This Erasmus+ Strategic Partnerships project, implemented with the leadership of Transparency International Hungary, set the goal of developing a curriculum which seeks to test the knowledge of secondary school students through interactive tasks, games and a competition of short videos, and call their attention to the presence of corruption, as well as to its social and individual impacts.


The three-year international project involves the Italian and Slovenian chapter of Transparency International, represented by two selected secondary schools each, and it provides training to the teachers of the schools to prepare them for applying the curriculum in the classroom. The curriculum is based on the publication called 'Students Against Corruption’, prepared in a project supported under the Youth in Action programme. The current project seeks to test and try the curriculum, to be followed by the development a quadrilingual online platform.

We talked to Project Manager Diana Sebestyén, Office Manager of Transparency International Hungary, about the experiences.

Why do you consider it important to reach the secondary school age group?

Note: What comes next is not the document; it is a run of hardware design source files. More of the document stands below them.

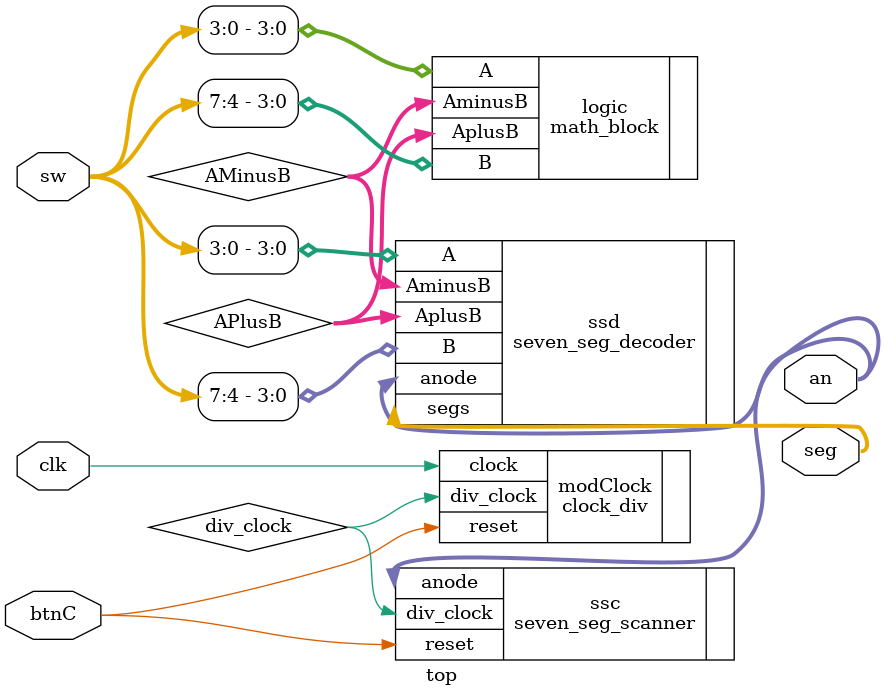
<source format=v>
module top
#(
    parameter DIVIDE_BY = 17 // Use this when passing in to your clock div!
    // The test bench will set it appropriately for testing
)
(
    input [7:0] sw, // A and B
    input clk, // 100 MHz board clock
    input btnC, // Reset
    output [3:0] an, // 7seg anodes
    output [6:0] seg // 7seg segments
);

    wire div_clock;
    wire [3:0] APlusB;
    wire [3:0] AMinusB;
    

    // Instantiate the clock divider...
    clock_div modClock (
        .clock(clk),
        .reset(btnC),
        .div_clock(div_clock)
       );
       
    seven_seg_scanner ssc(
        .div_clock(div_clock),
        .reset(btnC),
        .anode(an)
        );
        
     math_block logic (
        .A(sw[3:0]),
        .B(sw[7:4]),
        .AplusB(APlusB),
        .AminusB(AMinusB)
        );
        
        
    seven_seg_decoder ssd (
        .A(sw[3:0]),
        .B(sw[7:4]),
        .AplusB(APlusB),
        .AminusB(AMinusB),
        .anode(an),
        .segs(seg)
        );
        
        
        
    
          
    
    // ... wire it up to the scanner
    // ... wire the scanner to the decoder
    
    

    // Wire up the math block into the decoder

    // Do not forget to wire up resets!!

endmodule

</source>
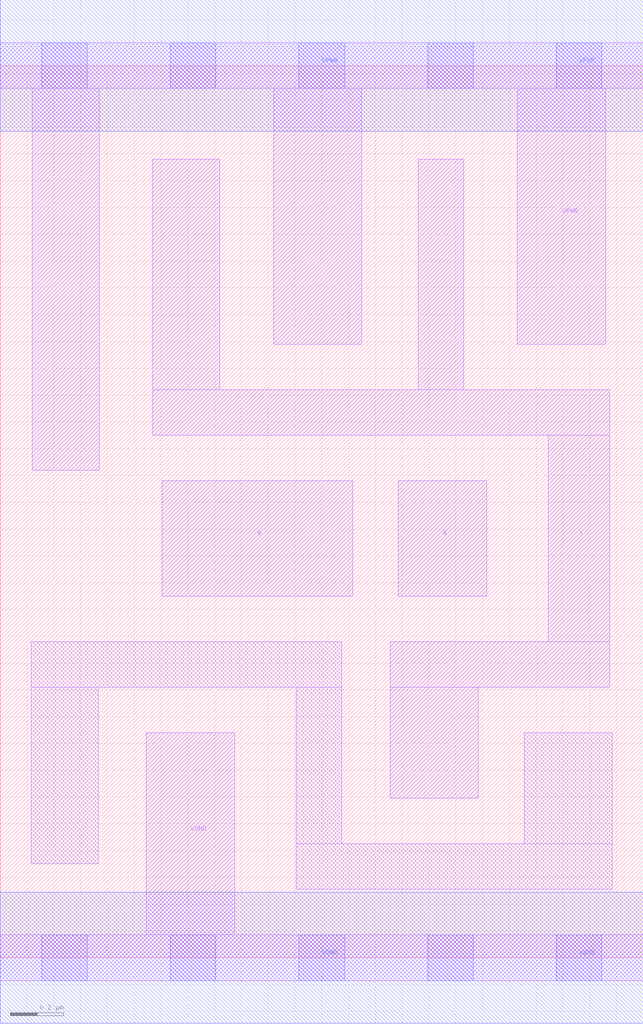
<source format=lef>
# Copyright 2020 The SkyWater PDK Authors
#
# Licensed under the Apache License, Version 2.0 (the "License");
# you may not use this file except in compliance with the License.
# You may obtain a copy of the License at
#
#     https://www.apache.org/licenses/LICENSE-2.0
#
# Unless required by applicable law or agreed to in writing, software
# distributed under the License is distributed on an "AS IS" BASIS,
# WITHOUT WARRANTIES OR CONDITIONS OF ANY KIND, either express or implied.
# See the License for the specific language governing permissions and
# limitations under the License.
#
# SPDX-License-Identifier: Apache-2.0

VERSION 5.7 ;
  NAMESCASESENSITIVE ON ;
  NOWIREEXTENSIONATPIN ON ;
  DIVIDERCHAR "/" ;
  BUSBITCHARS "[]" ;
UNITS
  DATABASE MICRONS 200 ;
END UNITS
MACRO sky130_fd_sc_ls__nand2_2
  CLASS CORE ;
  SOURCE USER ;
  FOREIGN sky130_fd_sc_ls__nand2_2 ;
  ORIGIN  0.000000  0.000000 ;
  SIZE  2.400000 BY  3.330000 ;
  SYMMETRY X Y ;
  SITE unit ;
  PIN A
    ANTENNAGATEAREA  0.558000 ;
    DIRECTION INPUT ;
    USE SIGNAL ;
    PORT
      LAYER li1 ;
        RECT 1.485000 1.350000 1.815000 1.780000 ;
    END
  END A
  PIN B
    ANTENNAGATEAREA  0.558000 ;
    DIRECTION INPUT ;
    USE SIGNAL ;
    PORT
      LAYER li1 ;
        RECT 0.605000 1.350000 1.315000 1.780000 ;
    END
  END B
  PIN Y
    ANTENNADIFFAREA  0.916200 ;
    DIRECTION OUTPUT ;
    USE SIGNAL ;
    PORT
      LAYER li1 ;
        RECT 0.570000 1.950000 2.275000 2.120000 ;
        RECT 0.570000 2.120000 0.820000 2.980000 ;
        RECT 1.455000 0.595000 1.785000 1.010000 ;
        RECT 1.455000 1.010000 2.275000 1.180000 ;
        RECT 1.560000 2.120000 1.730000 2.980000 ;
        RECT 2.045000 1.180000 2.275000 1.950000 ;
    END
  END Y
  PIN VGND
    DIRECTION INOUT ;
    SHAPE ABUTMENT ;
    USE GROUND ;
    PORT
      LAYER li1 ;
        RECT 0.000000 -0.085000 2.400000 0.085000 ;
        RECT 0.545000  0.085000 0.875000 0.840000 ;
      LAYER mcon ;
        RECT 0.155000 -0.085000 0.325000 0.085000 ;
        RECT 0.635000 -0.085000 0.805000 0.085000 ;
        RECT 1.115000 -0.085000 1.285000 0.085000 ;
        RECT 1.595000 -0.085000 1.765000 0.085000 ;
        RECT 2.075000 -0.085000 2.245000 0.085000 ;
      LAYER met1 ;
        RECT 0.000000 -0.245000 2.400000 0.245000 ;
    END
  END VGND
  PIN VPWR
    DIRECTION INOUT ;
    SHAPE ABUTMENT ;
    USE POWER ;
    PORT
      LAYER li1 ;
        RECT 0.000000 3.245000 2.400000 3.415000 ;
        RECT 0.120000 1.820000 0.370000 3.245000 ;
        RECT 1.020000 2.290000 1.350000 3.245000 ;
        RECT 1.930000 2.290000 2.260000 3.245000 ;
      LAYER mcon ;
        RECT 0.155000 3.245000 0.325000 3.415000 ;
        RECT 0.635000 3.245000 0.805000 3.415000 ;
        RECT 1.115000 3.245000 1.285000 3.415000 ;
        RECT 1.595000 3.245000 1.765000 3.415000 ;
        RECT 2.075000 3.245000 2.245000 3.415000 ;
      LAYER met1 ;
        RECT 0.000000 3.085000 2.400000 3.575000 ;
    END
  END VPWR
  OBS
    LAYER li1 ;
      RECT 0.115000 0.350000 0.365000 1.010000 ;
      RECT 0.115000 1.010000 1.275000 1.180000 ;
      RECT 1.105000 0.255000 2.285000 0.425000 ;
      RECT 1.105000 0.425000 1.275000 1.010000 ;
      RECT 1.955000 0.425000 2.285000 0.840000 ;
  END
END sky130_fd_sc_ls__nand2_2

</source>
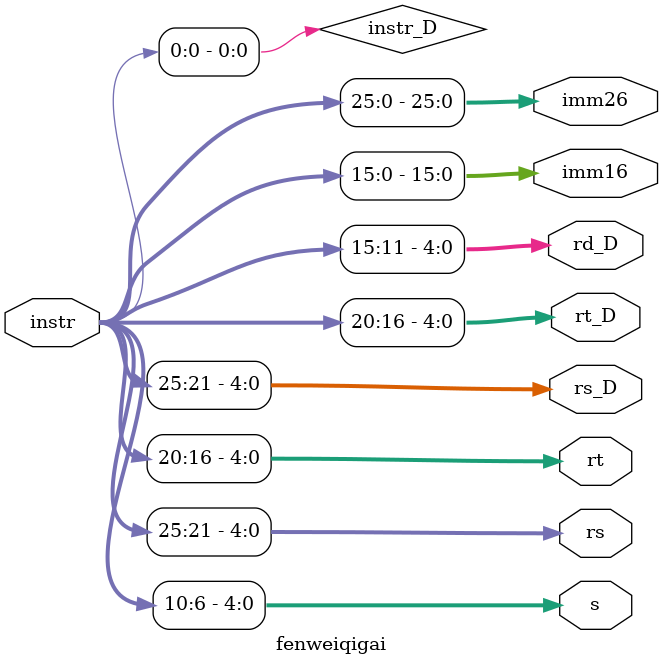
<source format=v>
`timescale 1ns / 1ps
module fenweiqigai(
	 input [31:0] instr,
    //output [31:0] instr_D,
	 output [4:0] s,
    output [4:0] rs,
    output [4:0] rt,
    output [4:0] rs_D,
    output [4:0] rt_D,
    output [4:0] rd_D,
    output [15:0] imm16,
	 output [25:0] imm26
    );
	 assign instr_D = instr;
	 assign s = instr[10:6];
	 assign rs = instr[25:21];
	 assign rt = instr[20:16];
	 assign rs_D = instr[25:21];
	 assign rt_D = instr[20:16];
	 assign rd_D = instr[15:11];
	 assign imm16 = instr[15:0];
	 assign imm26 = instr[25:0];
   


endmodule

</source>
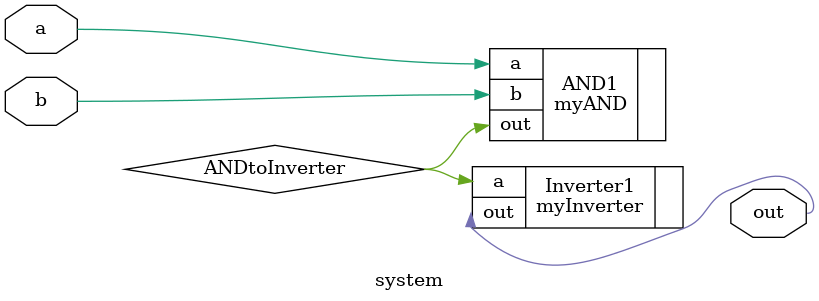
<source format=v>
module system(
	input a,
	input b,
	output out
	);
	
	wire ANDtoInverter;
	
	myAND AND1(
		.a(a),
		.b(b),
		.out(ANDtoInverter)
		);
	
	myInverter Inverter1(
		.a(ANDtoInverter),
		.out(out)
		);
	
endmodule
</source>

In 2012, we conducted a survey among young people aged 15 to 29, which pointed out that 80% of the age group thinks that corruption naturally belongs to life, and people who don't live their lives quite honestly are much more successful today. This ratio was so alarming and shocking that it became clear to us that we must intervene as soon as possible, wake up the youth and show them that corruption is not necessarily inherent in life and we can do against it. In our former project – the one that produced the Students against Corruption publication – students brainstormed about how they would call the attention to the risks of corruption within their own small community. That work made us aware how good it was to cooperate with today's secondary school students - they have creative ideas, they are brave, cooperative, open and critical. We want every student about to take the secondary school final exam in Hungary to hear about corruption, its short and long-term effects and possible solutions. Our goal is to include the curriculum developed in the Erasmus+ project in the National Curriculum, either as a compulsory or a recommended component – the form is of secondary importance to us.

How did teachers in Hungary and abroad respond to the issue?

The teachers involved in the project are mostly committed and active. Still, we often have an impression that teachers’ tasks are so many-folded, and they bear so much burden that they find it difficult to insert the training sessions in the curriculum. Some are afraid that the expectation is not a classical teaching method but to give up frontal teaching and allow students some control, too, enabling them to do more independent work. We consider it very important that the school should be a cooperative and active partner, as we expect to rely on teachers in a lot of tasks.

Besides the project submitted under the above-mentioned ’Youth in Action’ programme, what other institutional activities is this project related to?

Transparency International has been creating a strategy every 3 or 5 years to determine what the organisation should focus on. Shaping the views of the society and involving citizens in the fight against corruption has come to the foreground in recent years. The organisation also considers mobilisation and education important at an international level. We believe that it’s not enough to fight corruption phenomena by correcting bad practices, since any well-conceived system can soon go wrong if those who use it don’t consider it important to act honestly in their private and public affairs. Therefore, besides reviewing laws and doing research, we are also engaged in educational and other activities aimed at shaping social views. We seek to expose corruption phenomena to the public, to analyse them, and to provide arguments why it’s worth changing practices of corruption and what benefits these changes can bring to individuals and communities.

At the end of the project, how can you make sure that it has achieved its objective?

Although the issue of corruption is included in the National Curriculum, it’s not given enough emphasis and detail. We would do that and give schools a ready-to-use and tested curriculum, broken down to 3 or 4 classes. Besides, we would like to organise more conferences and thematic days in Budapest and in the country, and we also plan to have the curriculum accredited so we can train as many schools and teachers in the issue of anti-corruption as possible. The curriculum will also be shared with the chapters of Transparency International world-wide for use, so the project outcomes will reach a very broad audience.